#### THE DATA

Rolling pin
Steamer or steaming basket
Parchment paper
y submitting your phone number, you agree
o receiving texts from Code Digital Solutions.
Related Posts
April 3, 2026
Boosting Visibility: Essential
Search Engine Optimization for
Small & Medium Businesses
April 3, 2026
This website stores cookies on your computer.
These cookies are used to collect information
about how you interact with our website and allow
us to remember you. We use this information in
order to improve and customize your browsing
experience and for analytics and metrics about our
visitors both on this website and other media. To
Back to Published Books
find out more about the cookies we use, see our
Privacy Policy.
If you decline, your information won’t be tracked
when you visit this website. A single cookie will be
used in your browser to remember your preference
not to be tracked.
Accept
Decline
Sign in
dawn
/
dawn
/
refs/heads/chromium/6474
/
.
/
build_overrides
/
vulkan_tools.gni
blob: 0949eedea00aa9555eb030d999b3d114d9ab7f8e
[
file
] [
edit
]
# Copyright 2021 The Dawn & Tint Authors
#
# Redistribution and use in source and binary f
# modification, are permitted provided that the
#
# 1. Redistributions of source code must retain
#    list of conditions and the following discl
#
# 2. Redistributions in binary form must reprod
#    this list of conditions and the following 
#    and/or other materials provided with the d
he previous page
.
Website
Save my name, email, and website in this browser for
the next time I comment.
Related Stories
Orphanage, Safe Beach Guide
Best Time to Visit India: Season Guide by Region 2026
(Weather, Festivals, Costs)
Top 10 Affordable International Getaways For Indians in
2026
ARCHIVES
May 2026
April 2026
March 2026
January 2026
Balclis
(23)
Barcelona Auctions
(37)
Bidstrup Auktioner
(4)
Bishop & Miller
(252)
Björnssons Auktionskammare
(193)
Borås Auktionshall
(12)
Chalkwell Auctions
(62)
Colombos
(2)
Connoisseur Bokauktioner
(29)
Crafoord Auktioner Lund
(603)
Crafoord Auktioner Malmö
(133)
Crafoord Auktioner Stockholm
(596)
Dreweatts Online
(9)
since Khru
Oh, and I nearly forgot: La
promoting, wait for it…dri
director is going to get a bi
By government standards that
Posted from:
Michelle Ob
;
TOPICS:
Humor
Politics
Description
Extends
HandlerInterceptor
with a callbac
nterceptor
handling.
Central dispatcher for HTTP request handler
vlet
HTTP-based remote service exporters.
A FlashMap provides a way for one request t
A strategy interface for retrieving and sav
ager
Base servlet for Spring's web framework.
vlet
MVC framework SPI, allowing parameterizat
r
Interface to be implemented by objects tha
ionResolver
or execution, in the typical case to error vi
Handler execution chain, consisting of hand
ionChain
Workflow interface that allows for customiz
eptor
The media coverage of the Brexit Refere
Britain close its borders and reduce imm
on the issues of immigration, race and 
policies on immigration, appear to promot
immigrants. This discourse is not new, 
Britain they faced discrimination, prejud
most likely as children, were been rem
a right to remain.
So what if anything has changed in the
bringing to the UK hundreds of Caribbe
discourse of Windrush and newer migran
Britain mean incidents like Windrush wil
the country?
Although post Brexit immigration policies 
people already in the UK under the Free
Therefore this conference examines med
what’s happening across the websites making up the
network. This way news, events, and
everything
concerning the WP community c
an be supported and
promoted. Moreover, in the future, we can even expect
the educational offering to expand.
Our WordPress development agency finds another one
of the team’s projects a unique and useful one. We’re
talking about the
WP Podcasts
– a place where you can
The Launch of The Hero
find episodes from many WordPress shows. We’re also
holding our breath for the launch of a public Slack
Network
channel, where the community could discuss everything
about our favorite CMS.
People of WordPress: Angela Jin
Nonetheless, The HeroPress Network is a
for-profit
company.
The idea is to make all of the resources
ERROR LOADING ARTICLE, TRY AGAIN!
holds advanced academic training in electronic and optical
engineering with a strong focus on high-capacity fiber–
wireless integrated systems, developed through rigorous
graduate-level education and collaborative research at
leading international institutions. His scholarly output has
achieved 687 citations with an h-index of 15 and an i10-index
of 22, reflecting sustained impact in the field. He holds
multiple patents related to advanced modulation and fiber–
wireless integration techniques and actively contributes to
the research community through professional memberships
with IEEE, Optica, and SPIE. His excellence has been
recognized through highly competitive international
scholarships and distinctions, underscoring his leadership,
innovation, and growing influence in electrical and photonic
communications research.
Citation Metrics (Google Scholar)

########

# DESCRIPTION OF THE TASK:
Reproduce the text of every item above verbatim, line for line, with no changes.

# ANSWER SPACE:
Rolling pin
Steamer or steaming basket
Parchment paper
y submitting your phone number, you agree
o receiving texts from Code Digital Solutions.
Related Posts
April 3, 2026
Boosting Visibility: Essential
Search Engine Optimization for
Small & Medium Businesses
April 3, 2026
This website stores cookies on your computer.
These cookies are used to collect information
about how you interact with our website and allow
us to remember you. We use this information in
order to improve and customize your browsing
experience and for analytics and metrics about our
visitors both on this website and other media. To
Back to Published Books
find out more about the cookies we use, see our
Privacy Policy.
If you decline, your information won’t be tracked
when you visit this website. A single cookie will be
used in your browser to remember your preference
not to be tracked.
Accept
Decline
Sign in
dawn
/
dawn
/
refs/heads/chromium/6474
/
.
/
build_overrides
/
vulkan_tools.gni
blob: 0949eedea00aa9555eb030d999b3d114d9ab7f8e
[
file
] [
edit
]
# Copyright 2021 The Dawn & Tint Authors
#
# Redistribution and use in source and binary f
# modification, are permitted provided that the
#
# 1. Redistributions of source code must retain
#    list of conditions and the following discl
#
# 2. Redistributions in binary form must reprod
#    this list of conditions and the following 
#    and/or other materials provided with the d
he previous page
.
Website
Save my name, email, and website in this browser for
the next time I comment.
Related Stories
Orphanage, Safe Beach Guide
Best Time to Visit India: Season Guide by Region 2026
(Weather, Festivals, Costs)
Top 10 Affordable International Getaways For Indians in
2026
ARCHIVES
May 2026
April 2026
March 2026
January 2026
Balclis
(23)
Barcelona Auctions
(37)
Bidstrup Auktioner
(4)
Bishop & Miller
(252)
Björnssons Auktionskammare
(193)
Borås Auktionshall
(12)
Chalkwell Auctions
(62)
Colombos
(2)
Connoisseur Bokauktioner
(29)
Crafoord Auktioner Lund
(603)
Crafoord Auktioner Malmö
(133)
Crafoord Auktioner Stockholm
(596)
Dreweatts Online
(9)
since Khru
Oh, and I nearly forgot: La
promoting, wait for it…dri
director is going to get a bi
By government standards that
Posted from:
Michelle Ob
;
TOPICS:
Humor
Politics
Description
Extends
HandlerInterceptor
with a callbac
nterceptor
handling.
Central dispatcher for HTTP request handler
vlet
HTTP-based remote service exporters.
A FlashMap provides a way for one request t
A strategy interface for retrieving and sav
ager
Base servlet for Spring's web framework.
vlet
MVC framework SPI, allowing parameterizat
r
Interface to be implemented by objects tha
ionResolver
or execution, in the typical case to error vi
Handler execution chain, consisting of hand
ionChain
Workflow interface that allows for customiz
eptor
The media coverage of the Brexit Refere
Britain close its borders and reduce imm
on the issues of immigration, race and 
policies on immigration, appear to promot
immigrants. This discourse is not new, 
Britain they faced discrimination, prejud
most likely as children, were been rem
a right to remain.
So what if anything has changed in the
bringing to the UK hundreds of Caribbe
discourse of Windrush and newer migran
Britain mean incidents like Windrush wil
the country?
Although post Brexit immigration policies 
people already in the UK under the Free
Therefore this conference examines med
what’s happening across the websites making up the
network. This way news, events, and
everything
concerning the WP community c
an be supported and
promoted. Moreover, in the future, we can even expect
the educational offering to expand.
Our WordPress development agency finds another one
of the team’s projects a unique and useful one. We’re
talking about the
WP Podcasts
– a place where you can
The Launch of The Hero
find episodes from many WordPress shows. We’re also
holding our breath for the launch of a public Slack
Network
channel, where the community could discuss everything
about our favorite CMS.
People of WordPress: Angela Jin
Nonetheless, The HeroPress Network is a
for-profit
company.
The idea is to make all of the resources
ERROR LOADING ARTICLE, TRY AGAIN!
holds advanced academic training in electronic and optical
engineering with a strong focus on high-capacity fiber–
wireless integrated systems, developed through rigorous
graduate-level education and collaborative research at
leading international institutions. His scholarly output has
achieved 687 citations with an h-index of 15 and an i10-index
of 22, reflecting sustained impact in the field. He holds
multiple patents related to advanced modulation and fiber–
wireless integration techniques and actively contributes to
the research community through professional memberships
with IEEE, Optica, and SPIE. His excellence has been
recognized through highly competitive international
scholarships and distinctions, underscoring his leadership,
innovation, and growing influence in electrical and photonic
communications research.
Citation Metrics (Google Scholar)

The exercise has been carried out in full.